Een tweede argument dat steeds naar boven kwam, was de enorme competitiviteit van de wetenschap. Wetenschappers zijn steeds in competitie met elkaar voor geld, voor publicaties en voor de beste studenten en promovendi. Deze eeuwige strijd vereist soms lange werkweken, onchristelijke werktijden en veel reizen, wat weer lastig te combineren is met een gezinsleven, zeker met jonge kinderen.
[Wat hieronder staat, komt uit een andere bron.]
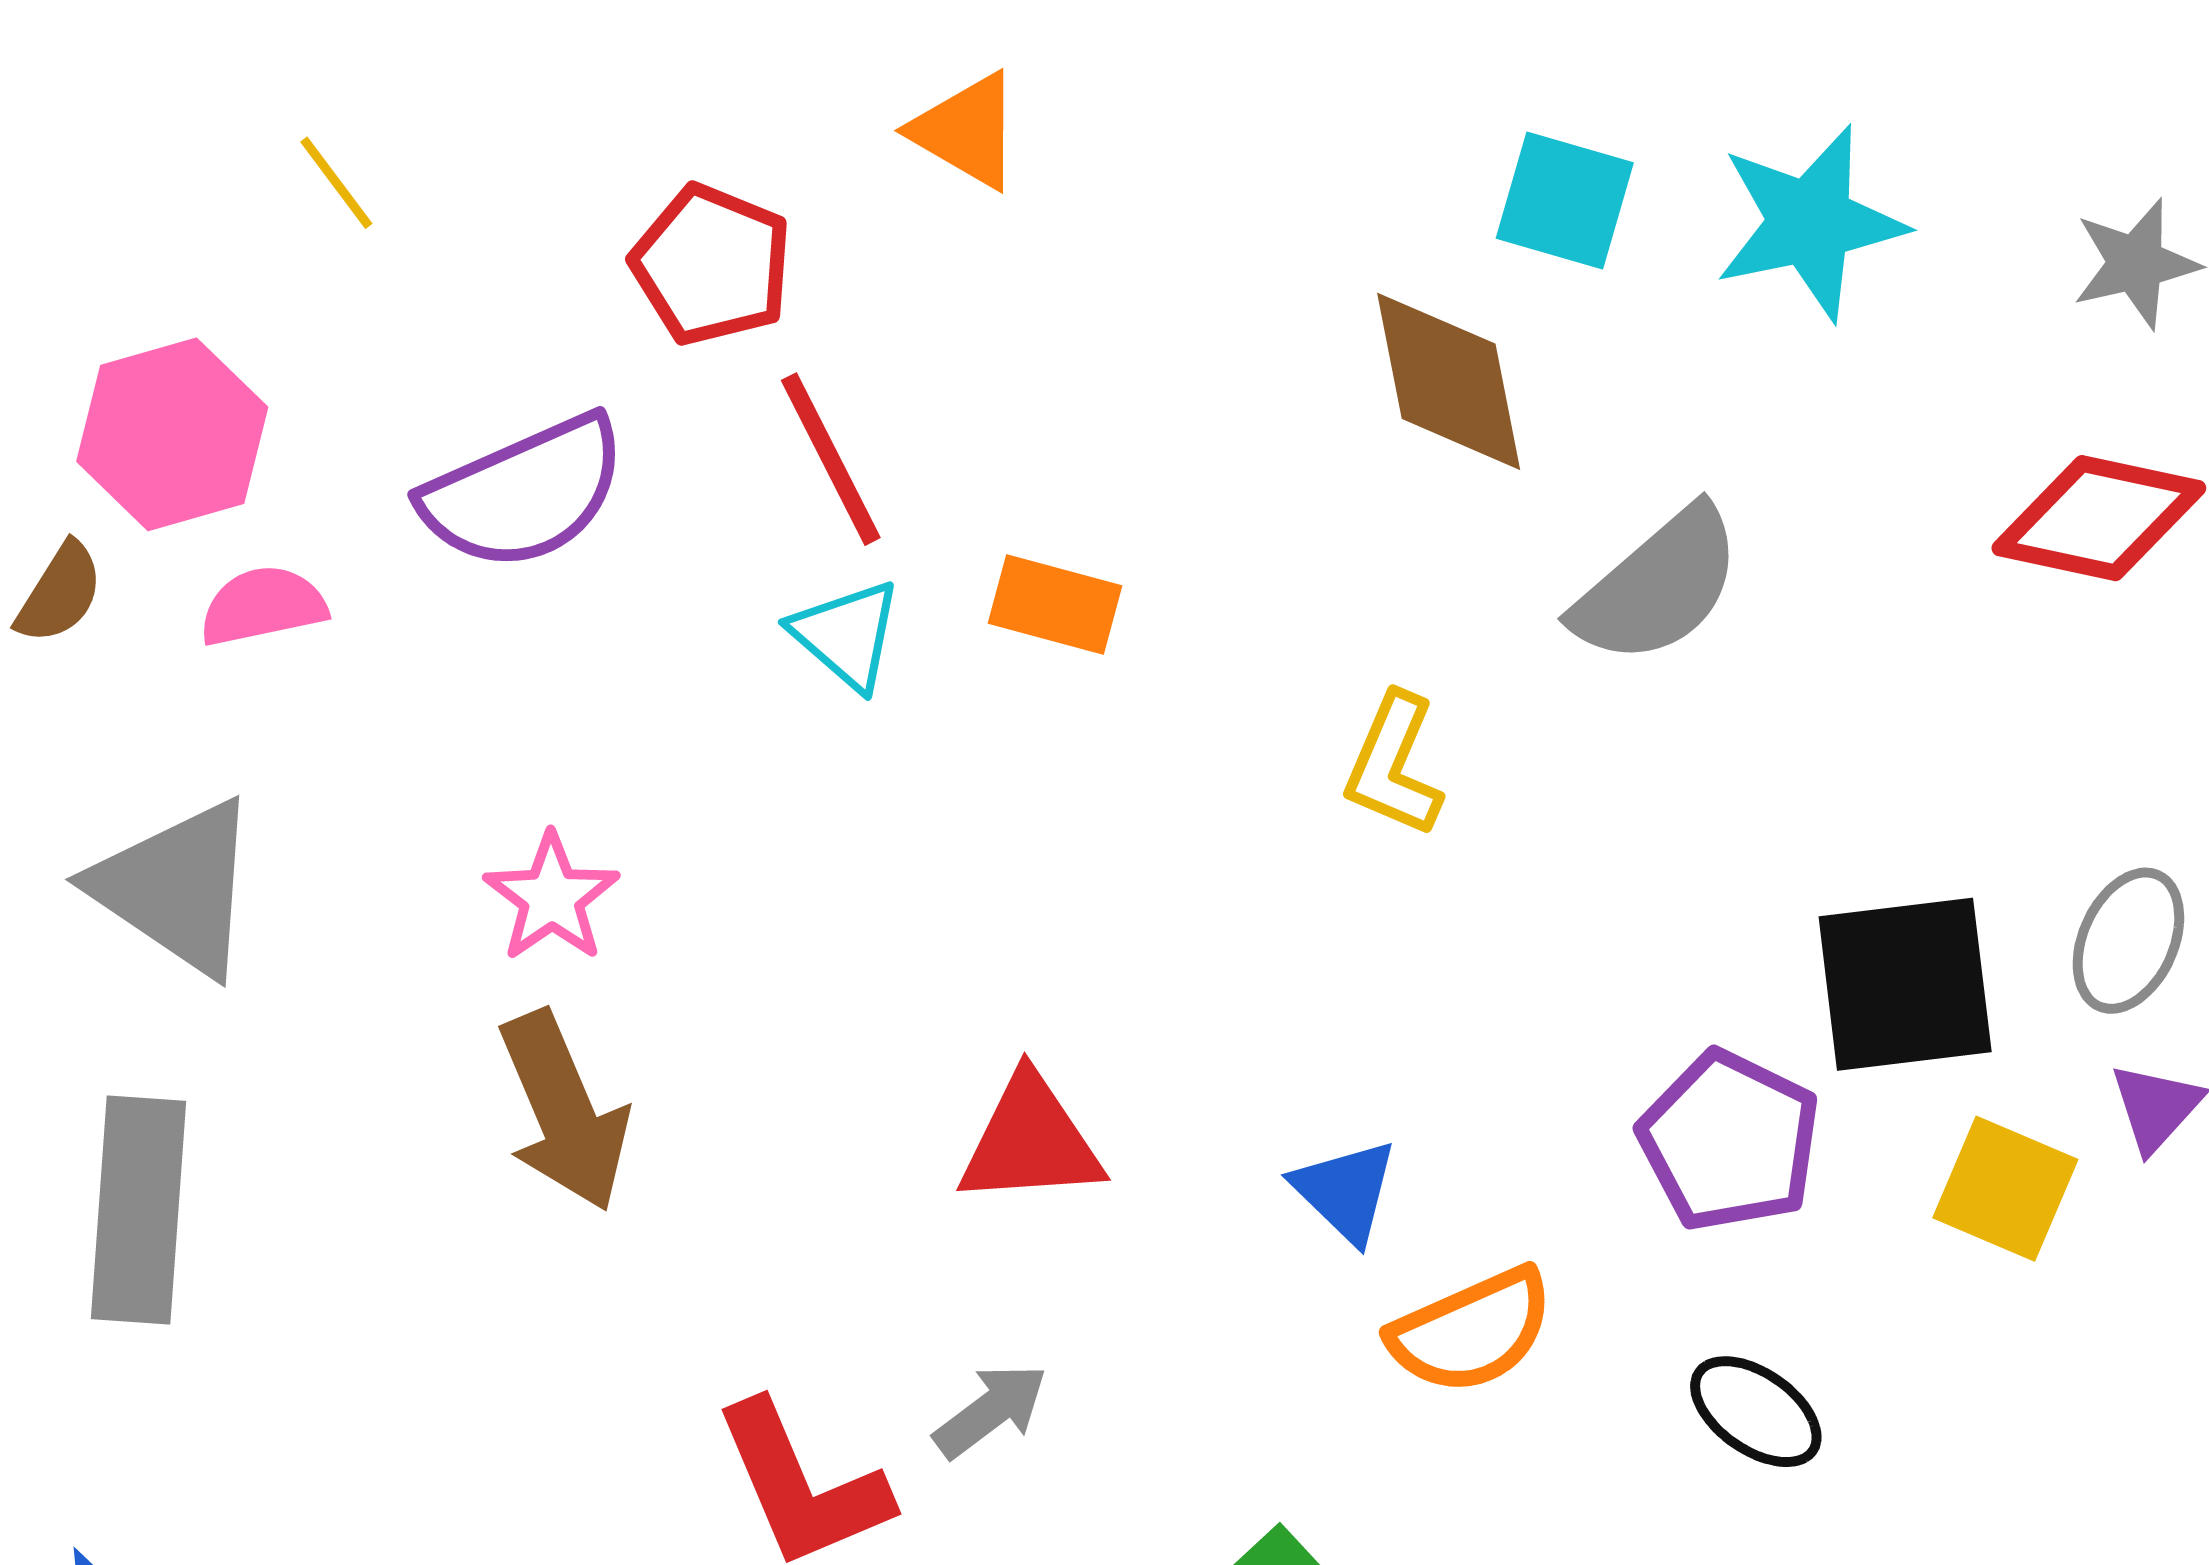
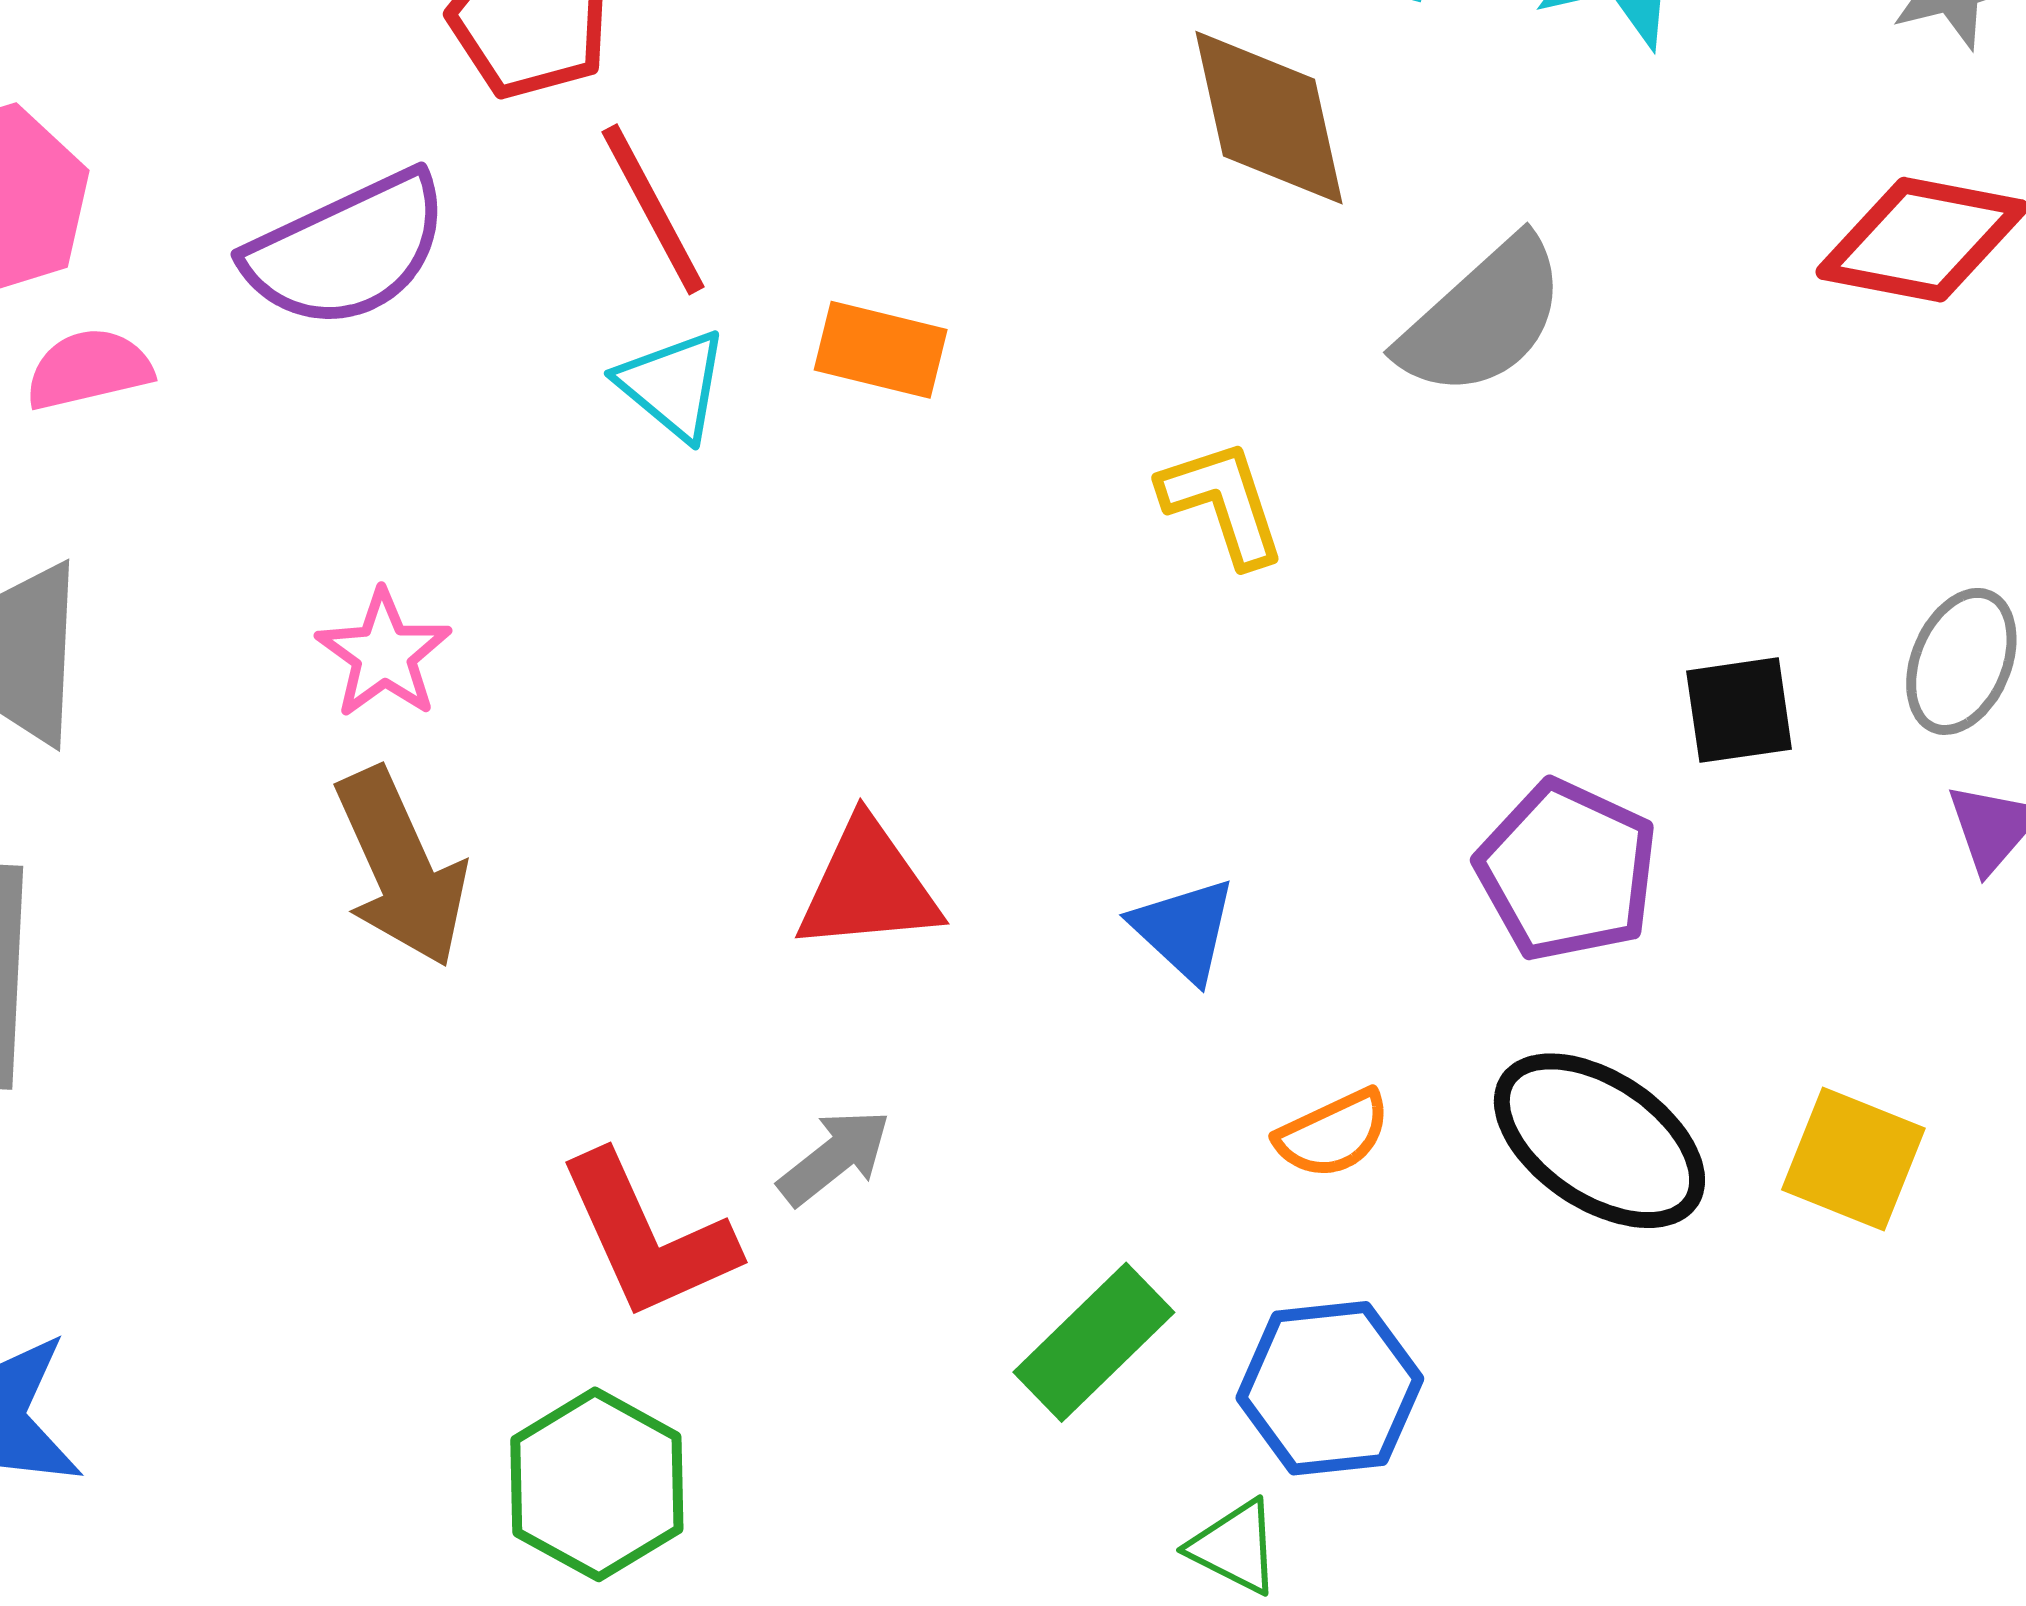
yellow L-shape: (1394, 765) -> (1223, 503), turned 140
black square: (1905, 984) -> (1739, 710), size x0.6
yellow square: (2005, 1189) -> (1853, 1159), moved
orange semicircle: (1472, 1331) -> (1333, 1134), moved, size x0.7
black ellipse: (1756, 1412) -> (1599, 1141), size x1.6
Het plan van de rector voor het startbudget van 100K is een mooi idee om in ieder geval iets van de competitie weg te nemen. Dat lost echter het grotere probleem niet op, namelijk de onzekerheid van onze tenure tracks.
Als de TU/e meer vrouwen wil aantrekken en in algemene zin een betere werkgever wil zijn, zouden we moeten afstappen van tijdelijke contracten voor tenure tracks. Neem mensen gewoon direct in vaste dienst. Spreek duidelijke criteria af over de eerste paar jaar en zorg voor fatsoenlijk HR-beleid, zodat er een dossier ligt na die vijf jaar om te beslissen of iemand bevorderd wordt, niet bevorderd wordt, maar wel mag blijven, of dat we afscheid gaan nemen. Laat de medewerker niet langer het risico lopen voor de toekomst, maar neem als organisatie dit risico. Niet alleen voor vrouwen, maar voor iedereen.
Wedden dat je meer vrouwen geïnteresseerd krijgt in een sollicitatie? Zonder dat we hoeven te discrimineren en iedereen die straks wordt aangenomen, kan ervan uitgaan dat dit op basis van hun kennis en kunde is.
PS: Grappig genoeg ben ik zelf de minst diverse persoon in de groep. Ik ben man, blank, Brabander, gelukkig getrouwd en heb twee kinderen, van iedere soort eentje. Thuis ben ik de enige met maar één nationaliteit. Ik heb aan de TU/e gestudeerd, ben hier gepromoveerd en heb nooit ergens anders gewerkt. Ik denk dat ik een minderheid ben. Heb ik nu ook recht op speciale vacatures?